Let's take a look at who's the better base. Amines are weak bases. However, if an amine is attached to a benzene ring (like aniline), the amine can donate it's lone pairs to benzene through resonance (of course, then, aromaticity is loss). So the way I see it, the aniline would be a weaker base, because the lone pairs on the N can "goof off" with the benzene, whereas the amine by itself can only grab a proton. So, the amine with the benzene would be a better acid.

also, i thought the higher the dipole moment, the stronger the acid. So then, with alcohols, which are pretty polar, if you add EW groups like alkyl groups, wouldn't that increase the polarity and thus increase acidity?

Yes, the higher the dipole moment, the stronger the acid. The more polarized the bond, the stronger the acid. But which bond? The one concerning the atoms that will dissociate into the ions (like H+). Alkyl groups are ED, not EW. EWG would increase the acidity, and EDG decrease acidity.

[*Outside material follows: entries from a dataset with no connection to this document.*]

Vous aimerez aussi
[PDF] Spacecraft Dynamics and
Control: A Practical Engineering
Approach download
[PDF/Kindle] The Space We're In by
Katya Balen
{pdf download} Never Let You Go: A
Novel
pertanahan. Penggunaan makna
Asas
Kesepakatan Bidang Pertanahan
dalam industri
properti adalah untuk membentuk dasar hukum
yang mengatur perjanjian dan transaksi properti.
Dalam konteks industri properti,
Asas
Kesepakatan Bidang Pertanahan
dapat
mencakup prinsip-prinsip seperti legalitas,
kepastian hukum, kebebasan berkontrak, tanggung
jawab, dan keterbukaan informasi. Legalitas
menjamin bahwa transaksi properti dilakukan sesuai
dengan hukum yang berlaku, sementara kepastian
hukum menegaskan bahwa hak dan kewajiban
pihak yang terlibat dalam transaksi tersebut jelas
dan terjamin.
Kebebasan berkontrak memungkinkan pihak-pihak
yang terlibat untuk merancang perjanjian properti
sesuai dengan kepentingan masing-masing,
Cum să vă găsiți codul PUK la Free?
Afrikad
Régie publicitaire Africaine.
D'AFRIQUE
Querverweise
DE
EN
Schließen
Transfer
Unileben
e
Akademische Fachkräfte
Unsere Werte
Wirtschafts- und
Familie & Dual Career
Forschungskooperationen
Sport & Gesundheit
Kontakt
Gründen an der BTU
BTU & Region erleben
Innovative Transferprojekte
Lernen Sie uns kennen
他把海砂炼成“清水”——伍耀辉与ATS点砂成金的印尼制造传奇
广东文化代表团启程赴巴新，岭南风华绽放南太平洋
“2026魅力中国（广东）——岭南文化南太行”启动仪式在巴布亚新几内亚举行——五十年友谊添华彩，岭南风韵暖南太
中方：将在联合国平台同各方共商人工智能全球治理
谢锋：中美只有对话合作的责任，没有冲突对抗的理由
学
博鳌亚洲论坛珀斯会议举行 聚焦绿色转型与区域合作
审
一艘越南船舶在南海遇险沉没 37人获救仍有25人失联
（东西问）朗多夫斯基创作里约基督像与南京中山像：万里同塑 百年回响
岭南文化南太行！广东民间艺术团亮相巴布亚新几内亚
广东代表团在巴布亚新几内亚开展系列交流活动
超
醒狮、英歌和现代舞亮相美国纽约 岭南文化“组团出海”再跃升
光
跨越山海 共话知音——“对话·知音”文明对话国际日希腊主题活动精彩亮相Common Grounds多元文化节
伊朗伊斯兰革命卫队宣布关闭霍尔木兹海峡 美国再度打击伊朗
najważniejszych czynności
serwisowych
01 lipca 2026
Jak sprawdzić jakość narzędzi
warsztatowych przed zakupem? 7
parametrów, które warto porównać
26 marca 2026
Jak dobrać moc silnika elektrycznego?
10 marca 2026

if that's the case, wouldn't tertiary alcohols be most acidic?

They wouldn't be because tertiary alcohols have EDG, not EWG. The tertiary alcohol has three alkyl groups donating electrons to it. Electron donating groups very much strengthen the conjugate base (the alkoxide ion is a strong base). And with strong conjugate bases (the alkoxide ion), you'll have weaker acids (alcohols). Does this answer your question in any way?